无形之间的压迫感让蒋怡的精神压力达到最大。
原先落在身体两侧的手微微抬起,想要将愈发靠近自己的裴菲往旁边推,但是怎么样都使不上劲,只有一个简单的隔绝作用。
“死哑巴,我问你话呢,钱呢!”裴菲的手在蒋怡的校服口袋里面翻找,动作越来越着急。
但是一分钱都没有找到,反而引来蒋怡更大程度上的反抗。
哑巴说不出话,但动作却越发着急,两个人拉扯间的力度愈发得大,直到裴菲什么也没有找到,蒋怡整个人因为反推力,狠狠撞上厕所的隔板。

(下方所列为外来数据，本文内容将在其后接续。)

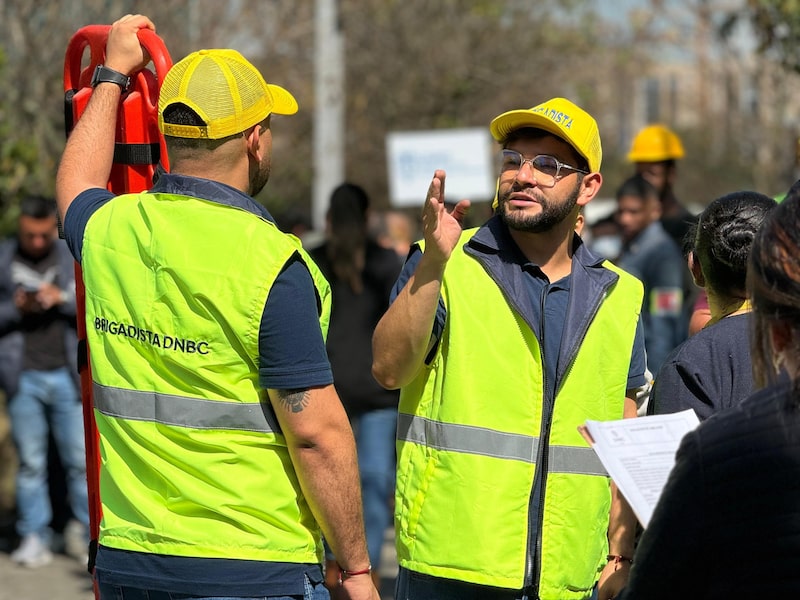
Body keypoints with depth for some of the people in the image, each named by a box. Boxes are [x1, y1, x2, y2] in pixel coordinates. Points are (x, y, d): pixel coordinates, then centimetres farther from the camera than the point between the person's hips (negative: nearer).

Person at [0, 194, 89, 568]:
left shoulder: (77, 258, 5)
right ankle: (35, 538, 8)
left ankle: (92, 533, 7)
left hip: (68, 375, -1)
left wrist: (63, 298, -13)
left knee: (80, 459, -1)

发出巨响的同时,蒋怡的后背阵阵发麻,疼得眼泪在眼眶里打转。
可是她不甘心就这样子让自己的泪水流下来,让自己在裴菲的面前示弱,口腔内侧的肉已经被尖锐的牙齿咬烂,娇嫩的肉层破皮,鲜血止不住地在口腔里面混上口水,一同吞咽下去。
血腥铁锈味在口腔里蔓延。
裴菲伸手捏上蒋怡的下巴,手指不断地缩紧,捏得蒋怡下颔骨也痛得很。
裴菲嚣张中又带着一丝疯狂,对于蒋怡表露出的害怕和小心翼翼的仇恨,她兴奋难耐。
裴菲太享受这种将比自己更卑微的人踩在脚底下,永远没有翻身之日的快乐,在这个学校里面,少有人能够能够跟裴菲玩到一起,除了那些人看不上裴菲以外,更多的是裴菲也自视甚高,她不屑于跟那群傻子一起玩所谓的“过家家,我和你都是好朋友”的游戏。
而蒋怡不一样,不过是稍微给点好处,就能够摇着尾巴跟上来的可怜虫。更何况蒋怡是个哑巴,家里面的人对她又不是很好,就算真的被人欺负,也不会为蒋怡出头。
这才是裴菲跟蒋怡一起玩的原因之一。
裴菲从口袋里面掏钱出来,将钱极具侮辱性地塞进蒋怡的衣领口里,宽松肥大的校服被她扯着,站在原地的蒋怡踉踉跄跄地朝着她站的地方走去。
蒋怡感受到裴菲伸手探进她的衣服里,微微发凉的指腹贴着她的腰线从胯部的上方掠过腰肢,在她内衣带子的边缘徘徊,那不是手,是蛇一样纠缠着蒋怡的恶意,是裴菲故意的挑衅和侵犯。
下一秒,还没有等蒋怡反应,那游走在腰线边缘的指腹就变成指节,狠狠掐上娇嫩细腻的肌肤,原本就挂在眼眶上的泪水,控制不住地滑落,越来越多,直接哭成泪人。
罪魁祸首却心里舒坦着。
先前做不出题目的燥热在这一瞬间烟消云散,心情舒畅。
裴菲欣赏着蒋怡的哭容,随后扯着嘴唇威胁道:“去小卖部买完面包回教室时候,要是让我看到你脸上带着泪,可就别怪我没有手下留情了。”
“听到没有!”
“……”
咬着唇,发不出声音的蒋怡只敢拼命点头,生怕钻心刺骨的痛又在腰腹间出现,也担心裴菲会将不愉的情绪发泄在自己身上。
当门碰的一声被关上,力道回弹到蒋怡身上,泪水顺着脸颊流入衣领中,恨意让她咬牙颤抖着,恨不得现在冲出去,就将裴菲弄死在这。
可是她清楚的,她打不过裴菲,也辩解不过裴菲。
毕竟裴菲的父母会护着她,而自己的不会。